### Task prompt
Where a line below contains "squamous", count it. Reply with the total only.

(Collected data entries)
____________________

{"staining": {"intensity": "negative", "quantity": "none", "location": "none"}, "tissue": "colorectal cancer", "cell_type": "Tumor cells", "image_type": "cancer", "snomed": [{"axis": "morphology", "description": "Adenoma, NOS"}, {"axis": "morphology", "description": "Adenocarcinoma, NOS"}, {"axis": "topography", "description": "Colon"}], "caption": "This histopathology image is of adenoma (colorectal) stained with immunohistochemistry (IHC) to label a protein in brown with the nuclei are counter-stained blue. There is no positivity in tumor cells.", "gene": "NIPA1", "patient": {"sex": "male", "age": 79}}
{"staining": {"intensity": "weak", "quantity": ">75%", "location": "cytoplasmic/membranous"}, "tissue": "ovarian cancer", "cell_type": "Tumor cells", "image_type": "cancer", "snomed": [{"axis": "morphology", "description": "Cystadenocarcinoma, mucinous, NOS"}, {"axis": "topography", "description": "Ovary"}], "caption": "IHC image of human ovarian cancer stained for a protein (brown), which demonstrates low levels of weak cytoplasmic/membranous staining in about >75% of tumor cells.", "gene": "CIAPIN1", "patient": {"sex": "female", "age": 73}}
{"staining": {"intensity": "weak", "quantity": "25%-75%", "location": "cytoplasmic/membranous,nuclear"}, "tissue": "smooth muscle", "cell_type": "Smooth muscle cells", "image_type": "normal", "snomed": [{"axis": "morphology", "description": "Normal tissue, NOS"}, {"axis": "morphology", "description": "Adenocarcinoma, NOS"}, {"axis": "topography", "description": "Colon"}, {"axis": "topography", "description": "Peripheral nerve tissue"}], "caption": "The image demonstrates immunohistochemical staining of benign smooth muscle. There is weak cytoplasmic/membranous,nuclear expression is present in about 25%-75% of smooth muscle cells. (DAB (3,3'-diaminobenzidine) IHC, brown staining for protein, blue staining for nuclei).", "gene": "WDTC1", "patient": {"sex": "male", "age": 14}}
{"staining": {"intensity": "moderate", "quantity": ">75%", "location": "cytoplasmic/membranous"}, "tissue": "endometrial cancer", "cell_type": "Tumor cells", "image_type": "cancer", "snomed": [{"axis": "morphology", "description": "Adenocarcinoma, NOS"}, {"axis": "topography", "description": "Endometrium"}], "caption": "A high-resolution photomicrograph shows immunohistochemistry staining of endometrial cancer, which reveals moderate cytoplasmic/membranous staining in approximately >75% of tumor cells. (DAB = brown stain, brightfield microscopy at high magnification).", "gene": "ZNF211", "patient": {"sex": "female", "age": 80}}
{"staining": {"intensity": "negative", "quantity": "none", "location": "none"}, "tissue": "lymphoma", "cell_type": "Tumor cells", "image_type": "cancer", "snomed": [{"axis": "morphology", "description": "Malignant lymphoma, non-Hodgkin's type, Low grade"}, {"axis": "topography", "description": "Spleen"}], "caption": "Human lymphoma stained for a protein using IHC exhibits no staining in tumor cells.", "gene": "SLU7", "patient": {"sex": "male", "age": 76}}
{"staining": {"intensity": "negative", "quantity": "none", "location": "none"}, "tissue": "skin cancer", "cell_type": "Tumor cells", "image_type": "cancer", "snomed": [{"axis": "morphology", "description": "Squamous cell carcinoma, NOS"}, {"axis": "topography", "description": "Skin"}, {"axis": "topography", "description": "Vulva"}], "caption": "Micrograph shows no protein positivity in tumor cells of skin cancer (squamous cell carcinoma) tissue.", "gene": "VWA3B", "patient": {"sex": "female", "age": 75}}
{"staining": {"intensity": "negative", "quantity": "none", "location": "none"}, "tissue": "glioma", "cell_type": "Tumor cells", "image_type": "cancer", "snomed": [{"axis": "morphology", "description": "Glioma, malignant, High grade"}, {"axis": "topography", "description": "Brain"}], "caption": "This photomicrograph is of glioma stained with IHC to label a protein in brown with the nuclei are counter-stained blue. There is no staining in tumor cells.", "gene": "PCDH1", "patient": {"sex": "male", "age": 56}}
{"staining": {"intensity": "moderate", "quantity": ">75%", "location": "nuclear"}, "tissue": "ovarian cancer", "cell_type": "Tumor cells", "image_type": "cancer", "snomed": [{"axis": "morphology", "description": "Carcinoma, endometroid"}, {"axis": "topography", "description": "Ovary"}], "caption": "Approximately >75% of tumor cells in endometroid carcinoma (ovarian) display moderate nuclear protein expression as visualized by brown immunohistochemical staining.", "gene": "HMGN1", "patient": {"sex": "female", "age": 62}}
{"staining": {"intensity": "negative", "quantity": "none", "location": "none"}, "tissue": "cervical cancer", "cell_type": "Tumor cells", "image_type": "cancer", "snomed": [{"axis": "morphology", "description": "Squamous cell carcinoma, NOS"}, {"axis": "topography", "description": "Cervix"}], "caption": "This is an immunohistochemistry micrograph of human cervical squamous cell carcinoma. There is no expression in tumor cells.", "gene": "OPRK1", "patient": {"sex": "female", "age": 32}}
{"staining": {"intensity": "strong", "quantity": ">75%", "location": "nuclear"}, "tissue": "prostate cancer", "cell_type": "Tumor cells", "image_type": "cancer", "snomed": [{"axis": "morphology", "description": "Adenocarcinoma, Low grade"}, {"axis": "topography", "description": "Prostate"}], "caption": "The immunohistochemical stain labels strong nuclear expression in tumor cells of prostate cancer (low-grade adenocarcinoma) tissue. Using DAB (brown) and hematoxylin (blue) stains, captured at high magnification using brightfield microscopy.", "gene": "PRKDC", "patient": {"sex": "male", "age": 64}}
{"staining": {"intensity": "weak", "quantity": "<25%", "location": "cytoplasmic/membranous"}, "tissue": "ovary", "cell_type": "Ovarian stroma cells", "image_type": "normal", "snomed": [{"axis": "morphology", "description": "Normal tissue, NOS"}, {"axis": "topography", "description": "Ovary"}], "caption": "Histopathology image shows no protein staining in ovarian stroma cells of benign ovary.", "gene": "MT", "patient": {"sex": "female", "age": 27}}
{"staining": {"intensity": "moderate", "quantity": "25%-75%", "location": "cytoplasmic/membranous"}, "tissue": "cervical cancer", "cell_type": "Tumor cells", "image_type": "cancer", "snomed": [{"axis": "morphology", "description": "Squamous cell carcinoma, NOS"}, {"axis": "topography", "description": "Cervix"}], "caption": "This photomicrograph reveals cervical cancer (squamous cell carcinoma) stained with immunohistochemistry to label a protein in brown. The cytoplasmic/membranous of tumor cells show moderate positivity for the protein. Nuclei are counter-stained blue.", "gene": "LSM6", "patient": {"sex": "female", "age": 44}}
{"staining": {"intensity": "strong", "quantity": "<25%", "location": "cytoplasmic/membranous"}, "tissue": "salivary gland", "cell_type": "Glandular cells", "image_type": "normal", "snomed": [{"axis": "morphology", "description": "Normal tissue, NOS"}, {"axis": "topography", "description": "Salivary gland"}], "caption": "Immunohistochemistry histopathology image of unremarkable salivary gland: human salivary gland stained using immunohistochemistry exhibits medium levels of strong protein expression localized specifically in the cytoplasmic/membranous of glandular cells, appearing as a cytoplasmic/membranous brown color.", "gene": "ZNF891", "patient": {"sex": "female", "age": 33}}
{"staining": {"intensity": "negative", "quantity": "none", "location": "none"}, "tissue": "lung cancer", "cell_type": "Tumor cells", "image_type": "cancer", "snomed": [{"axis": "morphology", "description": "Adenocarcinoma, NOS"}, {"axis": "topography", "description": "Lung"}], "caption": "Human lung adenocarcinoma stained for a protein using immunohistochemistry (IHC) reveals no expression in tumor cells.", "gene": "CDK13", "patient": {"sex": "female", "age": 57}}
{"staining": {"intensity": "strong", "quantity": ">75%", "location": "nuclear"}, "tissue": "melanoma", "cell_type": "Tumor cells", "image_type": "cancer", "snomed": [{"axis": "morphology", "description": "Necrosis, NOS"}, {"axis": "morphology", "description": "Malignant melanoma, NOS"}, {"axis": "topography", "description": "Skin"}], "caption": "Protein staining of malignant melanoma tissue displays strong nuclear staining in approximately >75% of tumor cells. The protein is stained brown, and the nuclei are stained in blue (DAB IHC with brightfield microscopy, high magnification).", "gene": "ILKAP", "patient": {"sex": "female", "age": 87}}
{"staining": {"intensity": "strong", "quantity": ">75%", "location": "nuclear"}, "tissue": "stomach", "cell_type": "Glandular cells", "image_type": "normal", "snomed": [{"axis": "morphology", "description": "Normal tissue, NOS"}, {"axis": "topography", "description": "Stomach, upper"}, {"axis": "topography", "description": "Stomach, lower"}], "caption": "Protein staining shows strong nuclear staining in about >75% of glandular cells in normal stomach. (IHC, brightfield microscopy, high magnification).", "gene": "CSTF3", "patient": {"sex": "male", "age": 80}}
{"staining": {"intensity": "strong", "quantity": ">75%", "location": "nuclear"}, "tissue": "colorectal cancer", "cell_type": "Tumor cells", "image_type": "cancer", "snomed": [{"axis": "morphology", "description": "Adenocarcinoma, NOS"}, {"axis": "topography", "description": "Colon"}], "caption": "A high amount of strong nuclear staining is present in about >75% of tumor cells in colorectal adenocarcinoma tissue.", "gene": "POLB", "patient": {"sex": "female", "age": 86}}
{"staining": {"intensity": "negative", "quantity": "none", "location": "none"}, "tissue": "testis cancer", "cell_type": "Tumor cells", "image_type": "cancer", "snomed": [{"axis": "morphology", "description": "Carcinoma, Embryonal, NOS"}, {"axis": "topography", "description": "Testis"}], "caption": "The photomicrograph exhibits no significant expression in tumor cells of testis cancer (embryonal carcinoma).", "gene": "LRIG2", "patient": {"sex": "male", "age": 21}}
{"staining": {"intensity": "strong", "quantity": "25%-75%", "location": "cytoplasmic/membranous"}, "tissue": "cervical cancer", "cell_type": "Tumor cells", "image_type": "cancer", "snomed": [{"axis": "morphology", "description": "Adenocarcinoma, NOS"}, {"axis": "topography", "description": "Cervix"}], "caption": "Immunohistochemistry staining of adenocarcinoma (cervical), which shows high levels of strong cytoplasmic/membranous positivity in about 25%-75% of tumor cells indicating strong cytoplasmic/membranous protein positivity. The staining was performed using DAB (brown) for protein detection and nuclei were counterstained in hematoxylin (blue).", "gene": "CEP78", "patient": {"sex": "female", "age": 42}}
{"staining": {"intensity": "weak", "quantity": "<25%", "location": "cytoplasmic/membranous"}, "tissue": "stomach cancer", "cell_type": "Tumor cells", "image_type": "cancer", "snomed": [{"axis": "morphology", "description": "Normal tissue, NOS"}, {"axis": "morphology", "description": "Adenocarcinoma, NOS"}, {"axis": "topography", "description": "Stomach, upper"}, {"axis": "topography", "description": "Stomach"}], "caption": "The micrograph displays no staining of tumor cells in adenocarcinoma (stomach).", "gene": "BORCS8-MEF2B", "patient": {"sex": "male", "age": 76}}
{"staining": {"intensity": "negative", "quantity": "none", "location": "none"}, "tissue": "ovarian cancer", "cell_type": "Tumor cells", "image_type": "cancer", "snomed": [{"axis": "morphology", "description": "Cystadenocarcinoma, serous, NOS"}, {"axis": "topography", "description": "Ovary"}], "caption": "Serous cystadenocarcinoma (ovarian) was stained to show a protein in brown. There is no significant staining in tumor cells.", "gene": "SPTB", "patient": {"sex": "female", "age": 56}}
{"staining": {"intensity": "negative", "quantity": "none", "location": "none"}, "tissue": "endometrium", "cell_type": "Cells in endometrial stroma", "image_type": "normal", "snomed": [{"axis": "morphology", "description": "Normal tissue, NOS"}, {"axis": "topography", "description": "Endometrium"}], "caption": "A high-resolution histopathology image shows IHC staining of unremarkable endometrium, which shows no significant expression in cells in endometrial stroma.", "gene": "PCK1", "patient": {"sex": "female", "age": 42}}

____________________

### Result for this task
3